Monday 23 May 2011

Apocalypse (Not) Now

According to Harold Camping, rolling earthquakes were supposed to occur across the globe at 18:00 (is that Greenwich Mean Time of what?) on the 21st of May 2011, signalling the arrival of Judgment Day. Around the same time, Camping, like many before him, predicted that the 'Rapture' would occur, whereby 200million Christians around the world would literally float off into the sky toward heaven. What's curious though are the ideas surrounding the Rapture and how they have become so ingrained in Christian dogma, particularly in America. Well, maybe not so much America...

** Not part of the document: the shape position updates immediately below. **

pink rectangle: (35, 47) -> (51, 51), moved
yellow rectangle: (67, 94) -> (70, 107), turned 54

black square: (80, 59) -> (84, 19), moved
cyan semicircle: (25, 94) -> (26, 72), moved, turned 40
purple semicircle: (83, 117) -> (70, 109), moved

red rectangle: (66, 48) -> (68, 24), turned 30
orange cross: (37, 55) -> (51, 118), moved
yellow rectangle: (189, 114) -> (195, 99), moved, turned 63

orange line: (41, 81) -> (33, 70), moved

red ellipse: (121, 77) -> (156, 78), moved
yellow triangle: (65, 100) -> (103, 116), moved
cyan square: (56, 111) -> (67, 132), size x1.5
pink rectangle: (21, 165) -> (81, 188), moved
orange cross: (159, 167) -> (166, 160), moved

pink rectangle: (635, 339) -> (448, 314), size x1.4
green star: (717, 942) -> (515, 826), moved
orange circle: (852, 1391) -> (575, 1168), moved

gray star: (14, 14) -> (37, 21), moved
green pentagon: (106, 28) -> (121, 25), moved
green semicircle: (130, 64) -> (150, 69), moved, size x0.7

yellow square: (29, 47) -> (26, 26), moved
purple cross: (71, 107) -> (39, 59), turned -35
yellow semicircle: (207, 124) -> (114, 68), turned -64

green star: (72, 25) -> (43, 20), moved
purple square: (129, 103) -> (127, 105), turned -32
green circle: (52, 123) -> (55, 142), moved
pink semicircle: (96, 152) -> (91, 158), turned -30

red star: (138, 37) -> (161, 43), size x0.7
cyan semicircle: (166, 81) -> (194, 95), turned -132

While there is fleeting reference to it in the Bible, (1 Thessalonians 4:15-7; "...and the dead in Christ shall rise first: Then we which are alive and remain shall be caught up together with them in the clouds, to meet the Lord in the air: and so shall we ever be with the Lord"), the whole prophecy and concepts surrounding this time of tribulation were only really threshed out in the 19th Century. None of this crazy evangelical rubbish is actually canon to the Bible. The idea behind a 'Rapture' has been further contortedly amalgamated into holy doctrine through a fictional series of books known as the 'Left Behind' series, written by Tim LaHaye and Jerry B. Jenkins during the mid-1990s. Indeed, as with most religious dogma, some nutcase decided to make up a bunch of bullshit and idiots began believing it was fact.

And, like religious freaks the world over, someone latched onto this fictitious load of codswallop and decided to make an end of the world prediction. Camping embarked on a world-wide advertising campaign to spread the word of the impending doomsday, proclaiming in billboards "Have you heard the awesome news? The End of the World is almost here! The Bible guarantees it!". Gee, how awesome. So confident were Atheists in North Carolina nothing would happen that they held a 'The Rapture After Party - The Best Damned Party in NC'. Equally assured doomsday sayers expecting to be 'Raptured' were reported to have withdrawn their life savings from banks and sold all their property.

Suffice to say, the 21st of May 2011 passed without incident as some managed to capitalize on religious stupidity, clearing out dogmatic twits of their worldly-possessions for knock-down prices. Still, I suppose at least they still have God...

< sniggers >

1 comments:

AP said...

Well, according to everyone's favourite doom-monger, God's just being nice and will smite us all in 5 months time.

We'll have hardly mastered Fifa 12 by then!